▸ **What to do**: Copy the part of the data that opens with the line containing "Convention de la sous-traitance" and closes with the line containing "de proximité.", keeping every line word for word.

━━ Supplied data

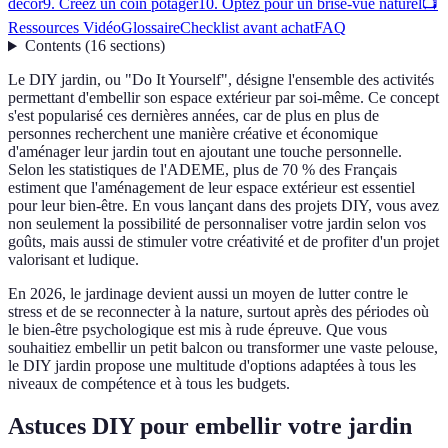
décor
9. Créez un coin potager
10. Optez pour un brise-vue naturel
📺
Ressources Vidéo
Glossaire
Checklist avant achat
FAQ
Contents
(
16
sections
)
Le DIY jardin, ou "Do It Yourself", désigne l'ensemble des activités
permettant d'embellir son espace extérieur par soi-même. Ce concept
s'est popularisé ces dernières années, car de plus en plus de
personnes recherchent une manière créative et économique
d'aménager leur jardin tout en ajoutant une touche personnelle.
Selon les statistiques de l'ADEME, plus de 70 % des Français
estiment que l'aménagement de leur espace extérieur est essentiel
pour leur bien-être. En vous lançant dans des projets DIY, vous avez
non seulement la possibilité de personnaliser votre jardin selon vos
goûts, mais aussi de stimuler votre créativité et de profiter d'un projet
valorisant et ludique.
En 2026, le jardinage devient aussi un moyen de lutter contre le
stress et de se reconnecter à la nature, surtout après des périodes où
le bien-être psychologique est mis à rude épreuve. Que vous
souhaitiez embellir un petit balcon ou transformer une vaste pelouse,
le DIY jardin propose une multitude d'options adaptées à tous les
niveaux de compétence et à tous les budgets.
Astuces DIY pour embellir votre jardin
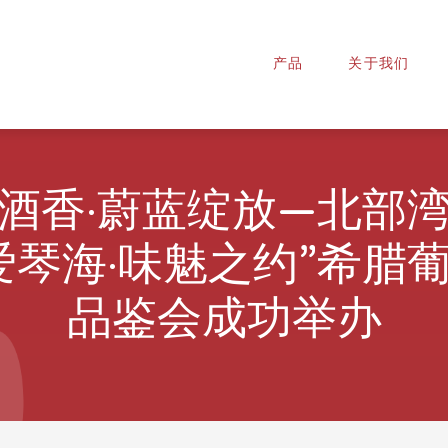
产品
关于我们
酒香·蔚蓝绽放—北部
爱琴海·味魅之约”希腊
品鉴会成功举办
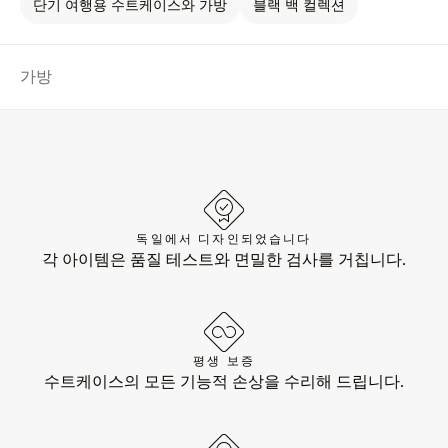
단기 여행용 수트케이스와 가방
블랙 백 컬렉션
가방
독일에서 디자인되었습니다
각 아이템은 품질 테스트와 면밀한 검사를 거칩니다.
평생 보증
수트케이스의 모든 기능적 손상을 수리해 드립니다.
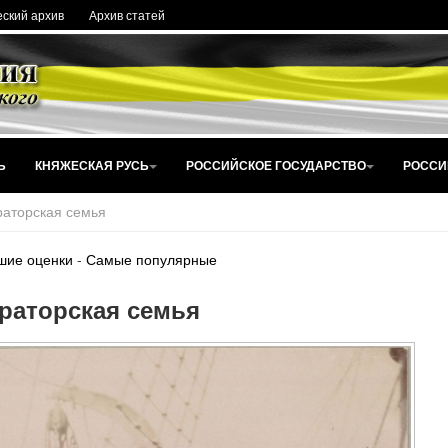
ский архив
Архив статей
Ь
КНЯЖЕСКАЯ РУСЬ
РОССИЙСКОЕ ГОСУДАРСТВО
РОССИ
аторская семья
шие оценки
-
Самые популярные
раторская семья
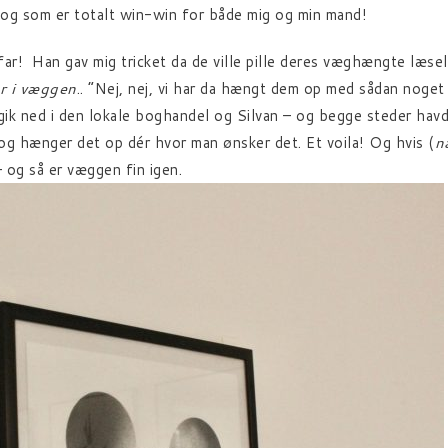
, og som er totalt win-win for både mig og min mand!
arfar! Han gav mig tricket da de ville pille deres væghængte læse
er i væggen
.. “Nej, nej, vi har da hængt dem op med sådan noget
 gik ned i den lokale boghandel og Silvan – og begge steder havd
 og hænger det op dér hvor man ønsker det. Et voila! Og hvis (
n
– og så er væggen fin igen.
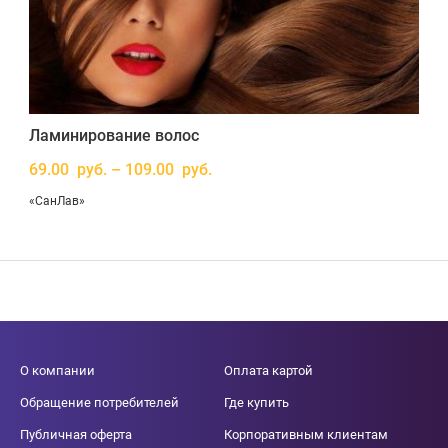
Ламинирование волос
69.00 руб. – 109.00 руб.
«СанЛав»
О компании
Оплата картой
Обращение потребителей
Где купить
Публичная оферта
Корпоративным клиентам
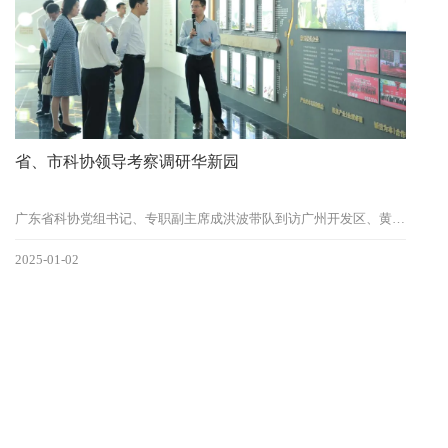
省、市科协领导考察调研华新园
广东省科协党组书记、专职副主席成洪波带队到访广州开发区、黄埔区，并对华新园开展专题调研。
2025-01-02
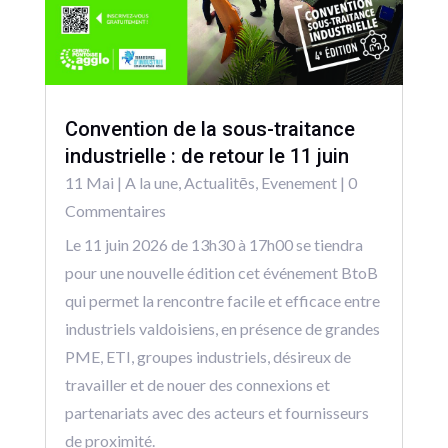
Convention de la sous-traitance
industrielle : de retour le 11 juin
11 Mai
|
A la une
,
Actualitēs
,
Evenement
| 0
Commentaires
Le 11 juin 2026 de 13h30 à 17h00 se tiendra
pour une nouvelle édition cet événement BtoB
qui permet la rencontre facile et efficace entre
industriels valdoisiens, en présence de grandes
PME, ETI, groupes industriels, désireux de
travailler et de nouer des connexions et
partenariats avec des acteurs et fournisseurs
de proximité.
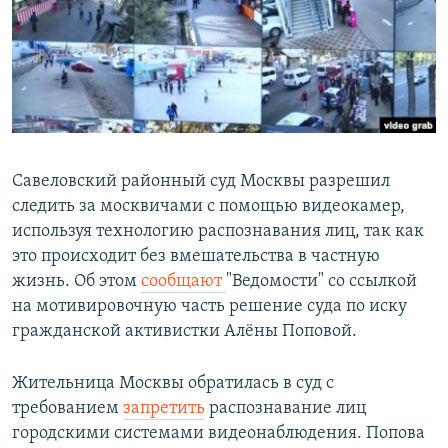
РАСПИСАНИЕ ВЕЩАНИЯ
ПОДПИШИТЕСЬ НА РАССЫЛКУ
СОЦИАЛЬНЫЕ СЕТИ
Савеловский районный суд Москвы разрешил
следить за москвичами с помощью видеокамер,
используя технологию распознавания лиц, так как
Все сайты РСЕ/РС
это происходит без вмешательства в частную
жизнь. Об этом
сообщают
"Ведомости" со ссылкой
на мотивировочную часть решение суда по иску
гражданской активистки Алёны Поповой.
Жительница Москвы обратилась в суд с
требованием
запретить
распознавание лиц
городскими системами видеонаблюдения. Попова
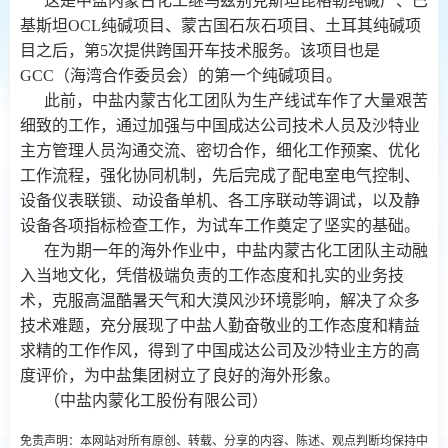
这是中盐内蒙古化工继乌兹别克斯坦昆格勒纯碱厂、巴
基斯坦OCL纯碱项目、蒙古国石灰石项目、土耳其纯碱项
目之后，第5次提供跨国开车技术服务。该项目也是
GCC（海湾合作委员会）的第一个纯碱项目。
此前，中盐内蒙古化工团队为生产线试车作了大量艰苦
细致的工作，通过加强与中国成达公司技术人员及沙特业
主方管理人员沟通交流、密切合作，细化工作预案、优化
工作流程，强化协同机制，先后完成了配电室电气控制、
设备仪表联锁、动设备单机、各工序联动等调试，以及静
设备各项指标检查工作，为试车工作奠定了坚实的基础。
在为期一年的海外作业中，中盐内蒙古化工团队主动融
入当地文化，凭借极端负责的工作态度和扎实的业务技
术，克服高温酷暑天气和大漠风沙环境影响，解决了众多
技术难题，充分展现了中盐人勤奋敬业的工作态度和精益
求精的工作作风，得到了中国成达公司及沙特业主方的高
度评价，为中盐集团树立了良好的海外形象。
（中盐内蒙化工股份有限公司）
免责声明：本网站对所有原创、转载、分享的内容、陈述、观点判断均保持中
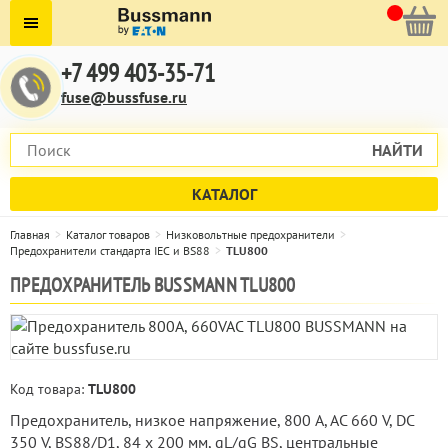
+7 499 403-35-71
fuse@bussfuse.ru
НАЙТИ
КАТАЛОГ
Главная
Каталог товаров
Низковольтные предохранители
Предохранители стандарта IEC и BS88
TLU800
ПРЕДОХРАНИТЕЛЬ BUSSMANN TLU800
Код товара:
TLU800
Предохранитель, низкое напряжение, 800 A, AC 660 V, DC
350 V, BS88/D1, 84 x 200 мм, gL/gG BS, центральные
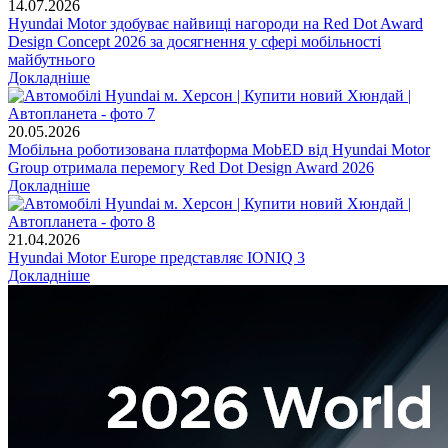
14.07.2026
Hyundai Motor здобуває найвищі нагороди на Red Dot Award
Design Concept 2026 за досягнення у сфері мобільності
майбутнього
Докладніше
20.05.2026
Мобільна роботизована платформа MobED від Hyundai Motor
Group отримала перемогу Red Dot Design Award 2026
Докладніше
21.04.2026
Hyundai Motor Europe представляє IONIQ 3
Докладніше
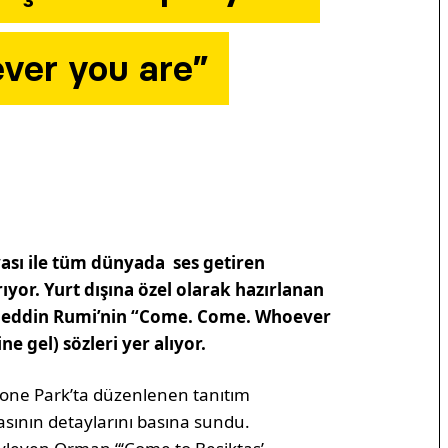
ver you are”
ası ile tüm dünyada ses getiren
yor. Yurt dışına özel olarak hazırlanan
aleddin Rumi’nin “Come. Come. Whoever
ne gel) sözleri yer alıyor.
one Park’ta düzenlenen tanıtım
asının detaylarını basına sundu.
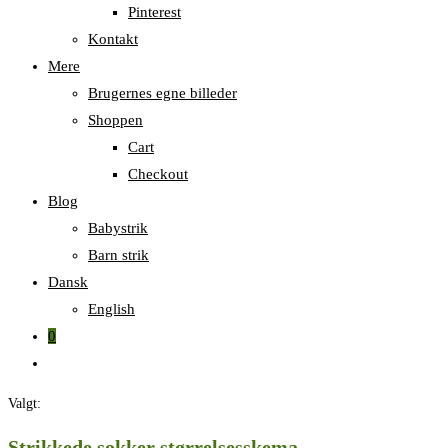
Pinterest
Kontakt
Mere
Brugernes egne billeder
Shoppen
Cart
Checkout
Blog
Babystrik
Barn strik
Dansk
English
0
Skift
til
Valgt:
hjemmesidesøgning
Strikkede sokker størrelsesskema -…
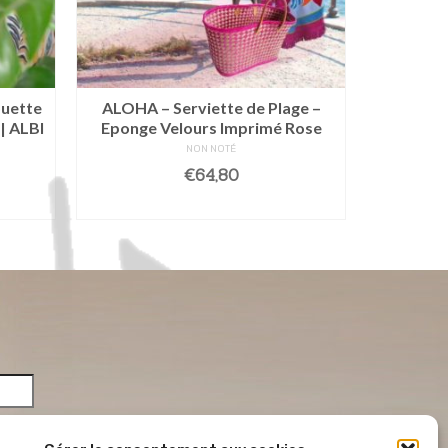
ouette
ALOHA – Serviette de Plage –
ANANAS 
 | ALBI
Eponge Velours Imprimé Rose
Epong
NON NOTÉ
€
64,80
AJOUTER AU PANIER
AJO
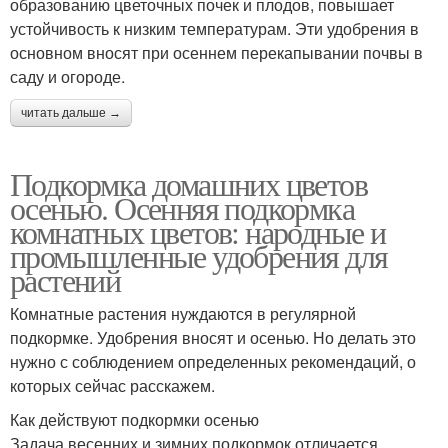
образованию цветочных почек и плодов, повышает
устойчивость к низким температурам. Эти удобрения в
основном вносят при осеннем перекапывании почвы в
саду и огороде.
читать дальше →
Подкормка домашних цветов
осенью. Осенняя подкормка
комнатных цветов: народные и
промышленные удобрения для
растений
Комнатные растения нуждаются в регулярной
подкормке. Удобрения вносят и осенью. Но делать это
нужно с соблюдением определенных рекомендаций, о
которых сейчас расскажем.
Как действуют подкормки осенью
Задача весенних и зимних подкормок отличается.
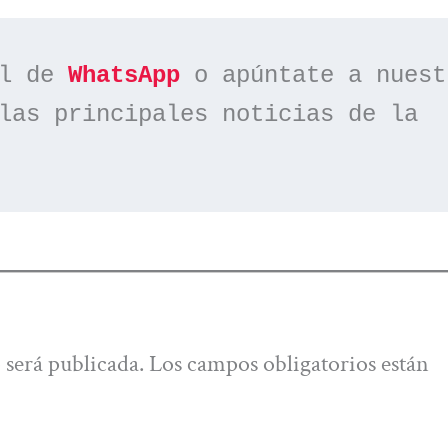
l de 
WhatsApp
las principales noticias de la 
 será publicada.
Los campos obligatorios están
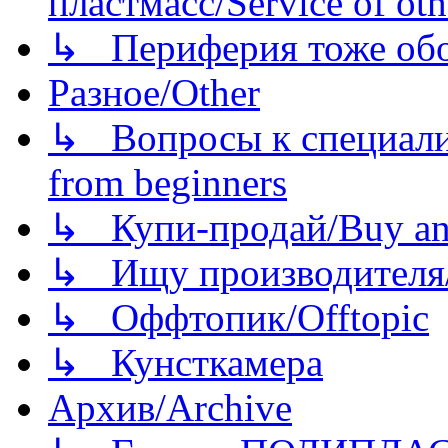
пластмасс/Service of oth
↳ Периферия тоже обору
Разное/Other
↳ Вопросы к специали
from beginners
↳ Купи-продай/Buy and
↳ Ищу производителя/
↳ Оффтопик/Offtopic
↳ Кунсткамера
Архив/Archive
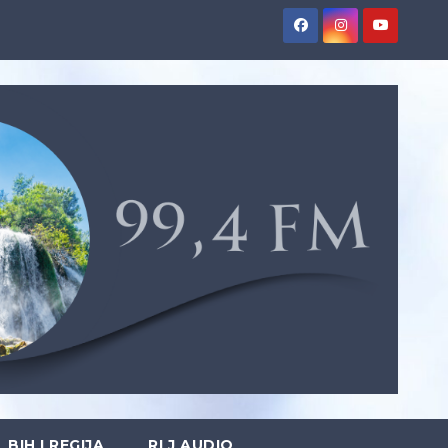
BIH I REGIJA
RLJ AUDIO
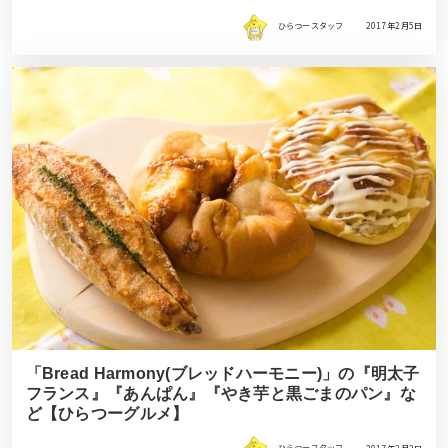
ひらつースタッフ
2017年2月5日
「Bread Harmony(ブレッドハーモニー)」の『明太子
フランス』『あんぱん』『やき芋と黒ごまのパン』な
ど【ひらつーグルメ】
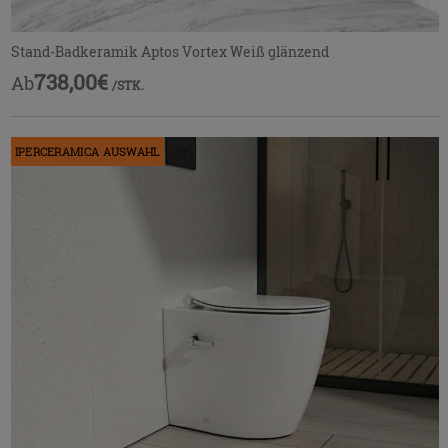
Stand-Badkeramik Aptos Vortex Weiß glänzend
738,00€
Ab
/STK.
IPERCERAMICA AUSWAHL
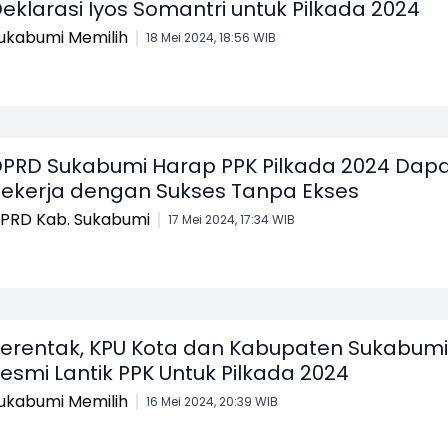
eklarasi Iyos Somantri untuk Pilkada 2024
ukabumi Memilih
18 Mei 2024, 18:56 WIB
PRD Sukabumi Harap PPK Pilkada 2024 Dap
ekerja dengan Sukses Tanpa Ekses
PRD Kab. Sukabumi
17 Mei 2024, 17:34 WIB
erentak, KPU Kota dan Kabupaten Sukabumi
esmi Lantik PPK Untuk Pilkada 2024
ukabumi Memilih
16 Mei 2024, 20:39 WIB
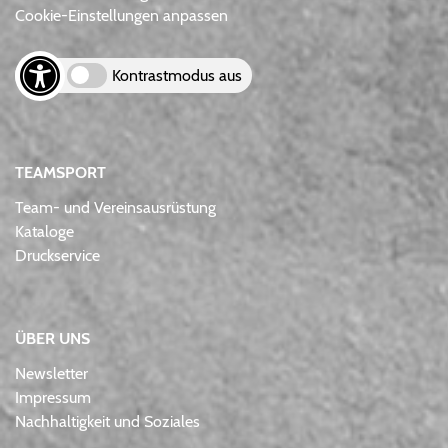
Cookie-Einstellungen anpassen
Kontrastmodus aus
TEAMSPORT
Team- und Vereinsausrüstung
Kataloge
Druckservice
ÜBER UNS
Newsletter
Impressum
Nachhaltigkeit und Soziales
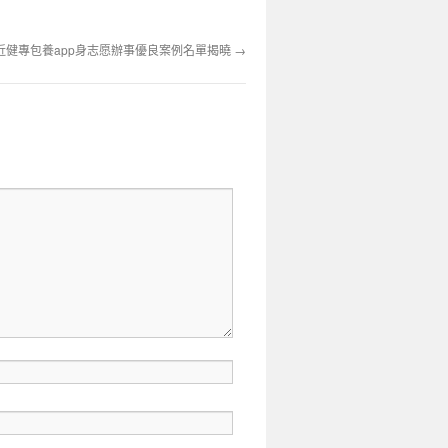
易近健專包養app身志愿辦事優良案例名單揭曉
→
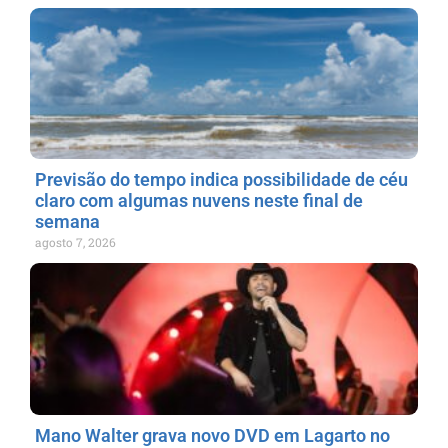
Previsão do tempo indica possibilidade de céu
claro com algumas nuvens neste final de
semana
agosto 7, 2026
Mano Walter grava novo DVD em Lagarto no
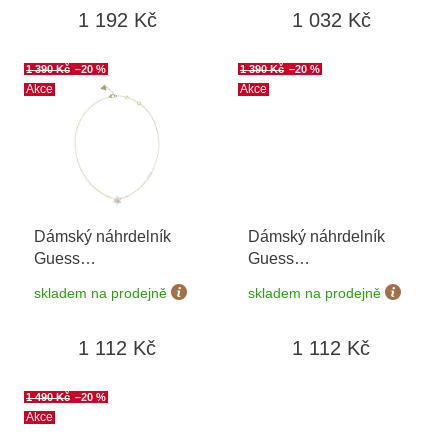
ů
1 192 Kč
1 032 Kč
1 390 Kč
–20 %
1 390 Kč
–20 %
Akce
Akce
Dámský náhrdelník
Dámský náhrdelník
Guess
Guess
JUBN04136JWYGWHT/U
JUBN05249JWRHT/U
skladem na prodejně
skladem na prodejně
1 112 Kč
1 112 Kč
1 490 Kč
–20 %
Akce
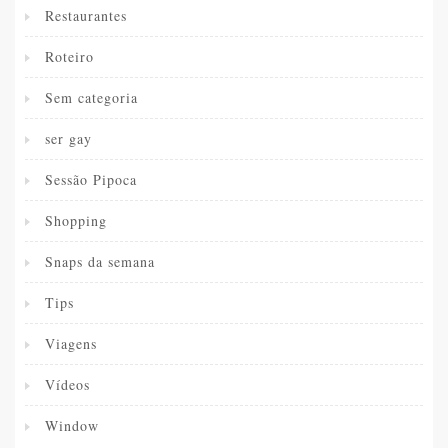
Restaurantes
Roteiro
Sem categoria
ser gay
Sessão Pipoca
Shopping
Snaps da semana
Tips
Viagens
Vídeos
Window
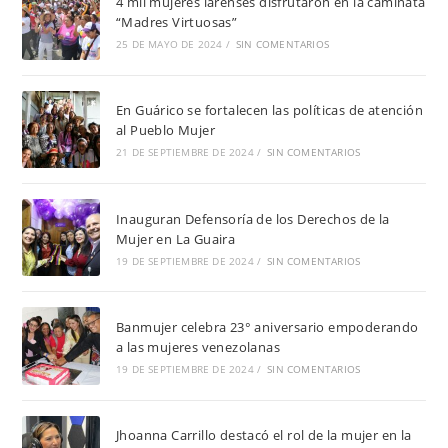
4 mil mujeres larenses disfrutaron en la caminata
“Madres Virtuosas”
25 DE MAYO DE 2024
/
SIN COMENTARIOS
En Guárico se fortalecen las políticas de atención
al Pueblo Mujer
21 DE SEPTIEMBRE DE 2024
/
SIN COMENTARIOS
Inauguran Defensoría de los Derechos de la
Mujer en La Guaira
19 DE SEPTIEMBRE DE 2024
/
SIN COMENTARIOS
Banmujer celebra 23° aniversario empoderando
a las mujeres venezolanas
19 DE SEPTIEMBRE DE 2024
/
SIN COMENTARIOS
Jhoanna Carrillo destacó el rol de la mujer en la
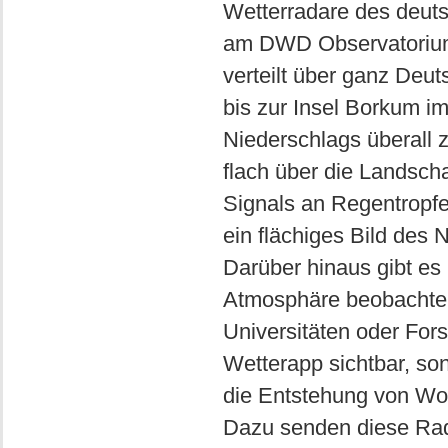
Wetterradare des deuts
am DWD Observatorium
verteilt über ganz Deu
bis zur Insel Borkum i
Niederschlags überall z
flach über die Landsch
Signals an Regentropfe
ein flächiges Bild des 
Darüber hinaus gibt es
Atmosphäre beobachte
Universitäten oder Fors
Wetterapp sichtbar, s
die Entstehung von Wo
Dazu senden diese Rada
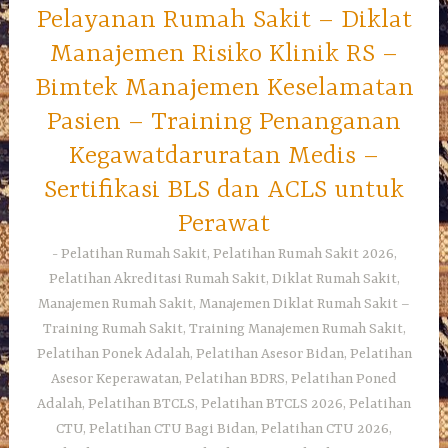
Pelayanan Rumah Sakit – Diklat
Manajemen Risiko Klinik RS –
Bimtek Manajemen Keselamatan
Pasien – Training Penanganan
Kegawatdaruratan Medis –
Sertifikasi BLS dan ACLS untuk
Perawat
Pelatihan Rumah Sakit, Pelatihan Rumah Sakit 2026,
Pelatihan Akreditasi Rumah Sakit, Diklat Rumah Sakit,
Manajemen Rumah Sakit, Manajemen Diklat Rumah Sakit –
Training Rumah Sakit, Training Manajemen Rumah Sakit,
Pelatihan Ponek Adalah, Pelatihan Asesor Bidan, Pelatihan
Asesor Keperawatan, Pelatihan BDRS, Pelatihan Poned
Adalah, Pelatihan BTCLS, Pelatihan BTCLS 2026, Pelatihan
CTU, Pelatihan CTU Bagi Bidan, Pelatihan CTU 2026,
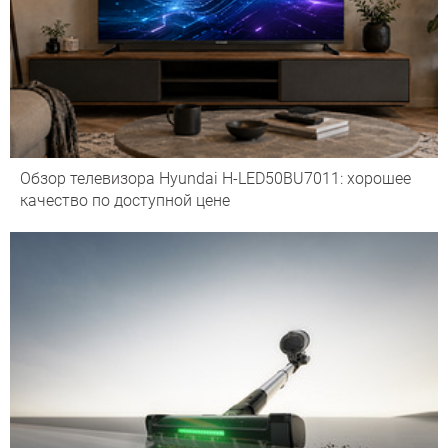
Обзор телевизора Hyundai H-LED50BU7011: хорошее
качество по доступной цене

━━━━

▸ **Finished task**:
Convention de la sous-traitance
industrielle : de retour le 11 juin
11 Mai
|
A la une
,
Actualitēs
,
Evenement
| 0
Commentaires
Le 11 juin 2026 de 13h30 à 17h00 se tiendra
pour une nouvelle édition cet événement BtoB
qui permet la rencontre facile et efficace entre
industriels valdoisiens, en présence de grandes
PME, ETI, groupes industriels, désireux de
travailler et de nouer des connexions et
partenariats avec des acteurs et fournisseurs
de proximité.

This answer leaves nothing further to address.